> What is being asked:
Make an exact transcript of the lines in the data below, starting with the one containing "New City Paradise" and going on through the one containing "we look forward", with both included and the pictures left out.

> Dataset records:

* * *

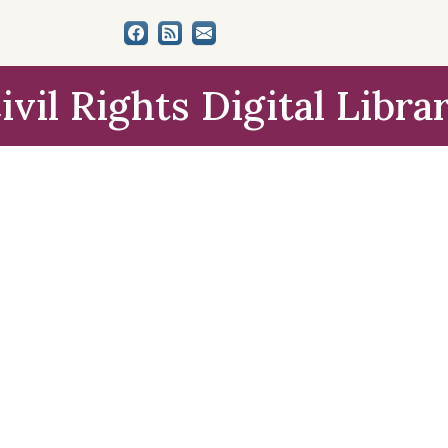
ivil Rights Digital Libra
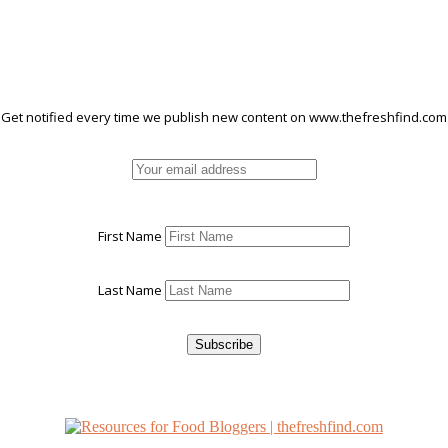
Get notified every time we publish new content on www.thefreshfind.com
First Name
Last Name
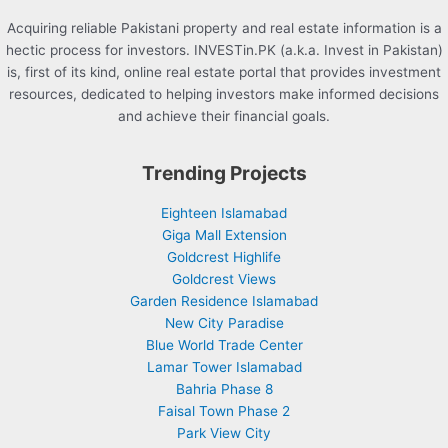
Acquiring reliable Pakistani property and real estate information is a
hectic process for investors. INVESTin.PK (a.k.a. Invest in Pakistan)
is, first of its kind, online real estate portal that provides investment
resources, dedicated to helping investors make informed decisions
and achieve their financial goals.
Trending Projects
Eighteen Islamabad
Giga Mall Extension
Goldcrest Highlife
Goldcrest Views
Garden Residence Islamabad
New City Paradise
Blue World Trade Center
Lamar Tower Islamabad
Bahria Phase 8
Faisal Town Phase 2
Park View City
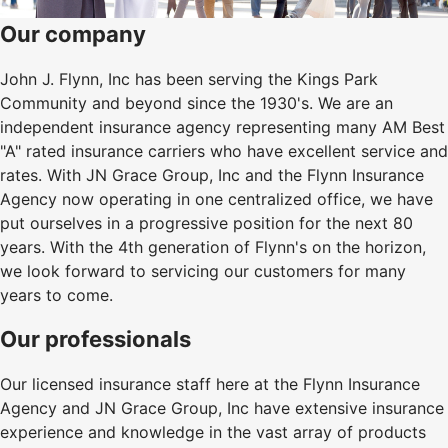
Our company
John J. Flynn, Inc has been serving the Kings Park
Community and beyond since the 1930's. We are an
independent insurance agency representing many AM Best
"A" rated insurance carriers who have excellent service and
rates. With JN Grace Group, Inc and the Flynn Insurance
Agency now operating in one centralized office, we have
put ourselves in a progressive position for the next 80
years. With the 4th generation of Flynn's on the horizon,
we look forward to servicing our customers for many
years to come.
Our professionals
Our licensed insurance staff here at the Flynn Insurance
Agency and JN Grace Group, Inc have extensive insurance
experience and knowledge in the vast array of products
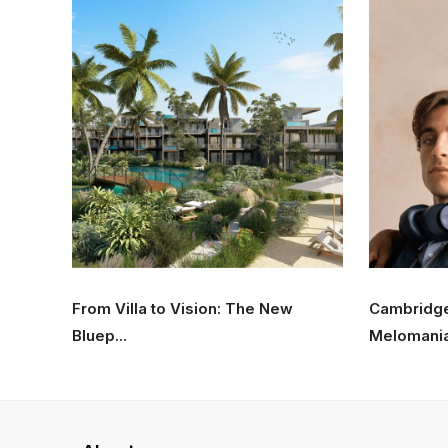
From Villa to Vision: The New
Cambridg
Bluep...
Melomania 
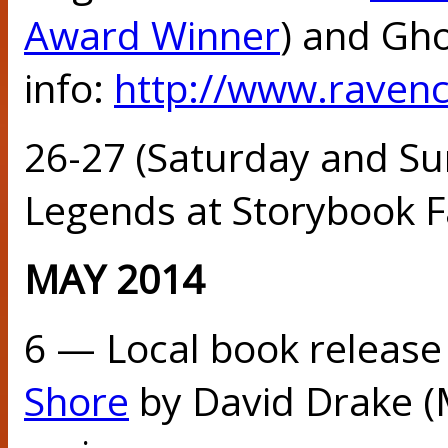
Award Winner
) and Gh
info:
http://www.raven
26-27 (Saturday and Su
Legends at Storybook Fa
MAY 2014
6 — Local book release
Shore
by David Drake (M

* * *

> Result of this exercise:
New City Paradise
Blue World Trade Center
Lamar Tower Islamabad
Bahria Phase 8
Faisal Town Phase 2
Park View City
Our company
John J. Flynn, Inc has been serving the Kings Park
Community and beyond since the 1930's. We are an
independent insurance agency representing many AM Best
"A" rated insurance carriers who have excellent service and
rates. With JN Grace Group, Inc and the Flynn Insurance
Agency now operating in one centralized office, we have
put ourselves in a progressive position for the next 80
years. With the 4th generation of Flynn's on the horizon,
we look forward to servicing our customers for many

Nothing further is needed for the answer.